▶ **GIVEN INSTRUCTION**: Rewrite the stretch of data from the line containing "order: Lamiales" through the end of the data, putting "species" wherever "scientific name" appears and leaving everything else unchanged.
____
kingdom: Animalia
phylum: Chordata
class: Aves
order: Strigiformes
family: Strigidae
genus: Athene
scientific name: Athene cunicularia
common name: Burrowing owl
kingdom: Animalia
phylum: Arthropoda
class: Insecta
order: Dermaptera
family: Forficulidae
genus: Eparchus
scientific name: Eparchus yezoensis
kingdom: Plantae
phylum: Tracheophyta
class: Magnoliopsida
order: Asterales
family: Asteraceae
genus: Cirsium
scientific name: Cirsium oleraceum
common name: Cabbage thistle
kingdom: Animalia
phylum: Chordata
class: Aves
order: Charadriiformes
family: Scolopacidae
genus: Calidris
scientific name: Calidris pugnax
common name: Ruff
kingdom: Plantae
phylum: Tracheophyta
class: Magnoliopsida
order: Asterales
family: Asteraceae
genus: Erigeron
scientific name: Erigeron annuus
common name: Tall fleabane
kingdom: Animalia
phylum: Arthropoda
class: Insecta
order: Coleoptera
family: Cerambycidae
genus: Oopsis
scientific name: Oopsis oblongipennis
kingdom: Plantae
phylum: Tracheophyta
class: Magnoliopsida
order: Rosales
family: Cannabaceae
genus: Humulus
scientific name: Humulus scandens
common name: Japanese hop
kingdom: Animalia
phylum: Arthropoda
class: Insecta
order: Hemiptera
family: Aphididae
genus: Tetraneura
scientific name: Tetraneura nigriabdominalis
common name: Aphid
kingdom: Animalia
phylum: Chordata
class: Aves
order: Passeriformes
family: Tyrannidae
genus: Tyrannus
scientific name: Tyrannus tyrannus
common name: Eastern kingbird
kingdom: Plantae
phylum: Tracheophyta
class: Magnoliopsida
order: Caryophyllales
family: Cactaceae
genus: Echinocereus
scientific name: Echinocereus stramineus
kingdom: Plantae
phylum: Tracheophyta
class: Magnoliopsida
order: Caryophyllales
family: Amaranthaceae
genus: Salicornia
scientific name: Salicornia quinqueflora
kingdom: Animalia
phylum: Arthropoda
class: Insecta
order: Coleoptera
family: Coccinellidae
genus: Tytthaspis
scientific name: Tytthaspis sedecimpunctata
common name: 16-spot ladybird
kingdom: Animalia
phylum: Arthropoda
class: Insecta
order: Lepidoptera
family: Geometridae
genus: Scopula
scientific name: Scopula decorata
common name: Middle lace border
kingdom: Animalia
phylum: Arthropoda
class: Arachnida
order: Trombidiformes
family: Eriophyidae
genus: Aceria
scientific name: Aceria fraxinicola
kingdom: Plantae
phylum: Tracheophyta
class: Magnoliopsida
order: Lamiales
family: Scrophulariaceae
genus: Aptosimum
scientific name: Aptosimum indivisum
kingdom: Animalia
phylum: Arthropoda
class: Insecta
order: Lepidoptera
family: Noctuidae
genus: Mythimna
____
▶ **EXERCISE RESPONSE**:
order: Lamiales
family: Scrophulariaceae
genus: Aptosimum
species: Aptosimum indivisum
kingdom: Animalia
phylum: Arthropoda
class: Insecta
order: Lepidoptera
family: Noctuidae
genus: Mythimna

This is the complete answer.